Another thought - that may be the whole reason for adaptive IF in the new FM chipsets - to first allow detection of an analog signal, and then once it is locked in, to start widening the IF to look for sidebands. If found and lock is achieved, the gain / bandwidth limitation is mitigated and there is no noise. But you can't fool physics - the first time noise creeps in that confuses the algorithm, lock will go away and you are left with a wide bandwidth and sidebands that are noise as far as the receiver AGC is concerned. So it has to go back narrow, look for the analog signal again, etc.

The other problem with this is that we are at a solar minimum, and FM skip has been at low levels for years - the entire duration of this grand HD experiment. We won't stay at solar minimum forever, and when large skip events start taking place, HD lock will be lost even on local stations, because the distant stations will be noise to the digital decoding algorithms. FM, then, will have the same issues as nighttime AM HD.
 
rbrucecarter5 said:
Their wishful thinking - that by sheer force of their will power and eventual legislation, all new radios will be HD.

Oh come now. The FCC has not indicated in any way that it would mandate HD on all new radios. And Congress doesn't appear to be favoring any legislation that would favor terrestrial radio. If anything, they're considering RIAA-sponsored legislation that would virtually kill radio.

Satellite radio bought off all the car companies so all new radios in new cars would contain satellite receivers. You see what a huge boom that was to satellite.

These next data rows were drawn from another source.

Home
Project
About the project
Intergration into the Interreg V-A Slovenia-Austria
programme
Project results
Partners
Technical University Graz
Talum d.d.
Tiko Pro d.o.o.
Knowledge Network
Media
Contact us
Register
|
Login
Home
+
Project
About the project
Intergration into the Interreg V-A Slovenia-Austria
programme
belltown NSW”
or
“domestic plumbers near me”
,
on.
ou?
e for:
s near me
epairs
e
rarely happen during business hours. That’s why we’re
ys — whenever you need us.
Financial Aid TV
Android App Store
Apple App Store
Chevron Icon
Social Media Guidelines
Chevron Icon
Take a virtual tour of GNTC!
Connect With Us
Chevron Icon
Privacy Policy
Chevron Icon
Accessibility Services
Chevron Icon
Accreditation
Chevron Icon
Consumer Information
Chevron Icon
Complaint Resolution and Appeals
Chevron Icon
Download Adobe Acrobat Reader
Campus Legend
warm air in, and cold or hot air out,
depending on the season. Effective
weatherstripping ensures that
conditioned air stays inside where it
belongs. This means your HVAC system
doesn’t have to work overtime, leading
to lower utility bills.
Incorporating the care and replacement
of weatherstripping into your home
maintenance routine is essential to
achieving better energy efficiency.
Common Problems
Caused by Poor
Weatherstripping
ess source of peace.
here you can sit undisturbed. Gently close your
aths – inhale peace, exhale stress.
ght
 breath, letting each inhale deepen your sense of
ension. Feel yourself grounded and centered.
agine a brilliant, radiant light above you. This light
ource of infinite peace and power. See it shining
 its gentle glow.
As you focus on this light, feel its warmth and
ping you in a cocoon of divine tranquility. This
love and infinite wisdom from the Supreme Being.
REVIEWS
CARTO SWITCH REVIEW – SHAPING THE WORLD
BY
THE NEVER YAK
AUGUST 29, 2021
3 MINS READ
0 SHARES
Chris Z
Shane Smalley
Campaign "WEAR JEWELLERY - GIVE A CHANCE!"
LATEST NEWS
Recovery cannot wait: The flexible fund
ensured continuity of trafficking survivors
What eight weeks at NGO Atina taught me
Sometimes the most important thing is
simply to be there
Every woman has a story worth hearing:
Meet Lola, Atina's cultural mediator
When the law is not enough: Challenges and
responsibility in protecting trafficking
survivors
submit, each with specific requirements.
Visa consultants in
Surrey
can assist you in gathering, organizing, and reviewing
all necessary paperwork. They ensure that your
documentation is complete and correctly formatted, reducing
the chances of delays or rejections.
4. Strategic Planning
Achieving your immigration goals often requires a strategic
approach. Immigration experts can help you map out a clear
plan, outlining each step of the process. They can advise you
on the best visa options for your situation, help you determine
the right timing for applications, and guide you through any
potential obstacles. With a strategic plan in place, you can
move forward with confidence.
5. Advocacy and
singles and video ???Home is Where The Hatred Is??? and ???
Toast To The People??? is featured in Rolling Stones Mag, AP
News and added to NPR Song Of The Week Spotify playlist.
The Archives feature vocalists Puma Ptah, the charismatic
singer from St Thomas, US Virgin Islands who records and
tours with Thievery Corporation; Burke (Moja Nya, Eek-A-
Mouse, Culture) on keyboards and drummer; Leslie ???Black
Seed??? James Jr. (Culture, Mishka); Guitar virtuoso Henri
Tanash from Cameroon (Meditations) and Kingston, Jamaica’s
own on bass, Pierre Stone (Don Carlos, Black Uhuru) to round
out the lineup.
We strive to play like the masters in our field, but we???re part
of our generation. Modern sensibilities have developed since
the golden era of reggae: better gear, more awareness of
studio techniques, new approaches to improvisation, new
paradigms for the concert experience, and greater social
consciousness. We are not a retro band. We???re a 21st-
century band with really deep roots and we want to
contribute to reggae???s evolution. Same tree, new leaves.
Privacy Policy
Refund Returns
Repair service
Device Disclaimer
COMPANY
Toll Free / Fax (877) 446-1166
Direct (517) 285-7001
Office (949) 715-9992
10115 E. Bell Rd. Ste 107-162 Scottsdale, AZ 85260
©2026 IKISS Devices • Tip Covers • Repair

Meanwhile, main channel AM & FM radio stations are filled with unsold inventory. They definitely don't need any more frequencies for commercials.

I think you write great science fiction, but that's all it is.
 
rbrucecarter5 said:
...selective subscription access to HD-2, will make this pig fly.

LOL! The pig is stuffed and belches! Sat Rad and WiMax are looking better all the time... at least people can hear their 'stations' (100+ choices) all over the country...HD-2 Radio... maybe 10 channels, up to 10 miles from the transmitter, constant dropouts/"blends"...I think I'll fire up my 8-track!
 
TheBigA, I think you missed rbruce's point. He was positing the management fantasy or "wishful thinking" of Big Group Radio about selling ads on the HD subs, not suggesting that it was actually likely to happen. I think we all agree: no coverage, no audience, no value when it comes to selling ads - whether it's on HD subs or main channels, AM or FM. If you sell worthless junk, either you get no significant revenue or you screw your clients. Either way ad sales are actually counterproductive unless you're delivering value for your client.

As far as XM/Sirius "buying off" car companies - actually, that's just the free market doing its thing. The car companies demanded a price, and the satcasters were willing to pay it. Each got what they wanted. iBiquity ran to the FCC whining about a mandate, and got what they deserved: bupkis. The way iBiquity tried once again to bully and lie and line-jump its way to success, is illustrative of how they do everything, from legal to technical to marketing.

HD deserves to fail. And it has, and is.
 
Savage said:
TheBigA, I think you missed rbruce's point. He was positing the management fantasy or "wishful thinking" of Big Group Radio about selling ads on the HD subs, not suggesting that it was actually likely to happen.

I got his point perfectly. Which is why I called it science fiction.

I think his "wishful thinking" scenario is five years old. I don't think anyone, in big OR small radio, thinks that way now. And as I said, I don't think anyone will be spending any Congressional capital to make it happen. Clear Channel has obviously refocused its energy on iheartradio. None of the other companies have either the money or the will to devote to anything beyond their main channels.

Regarding satellite radio, you missed MY point. They got car companies to install their radios, but it didn't lead to increased subscriptions. You can lead a horse to water, but you can't make him drink. And that applies to HD radio, satellite radio, and AM/FM radio.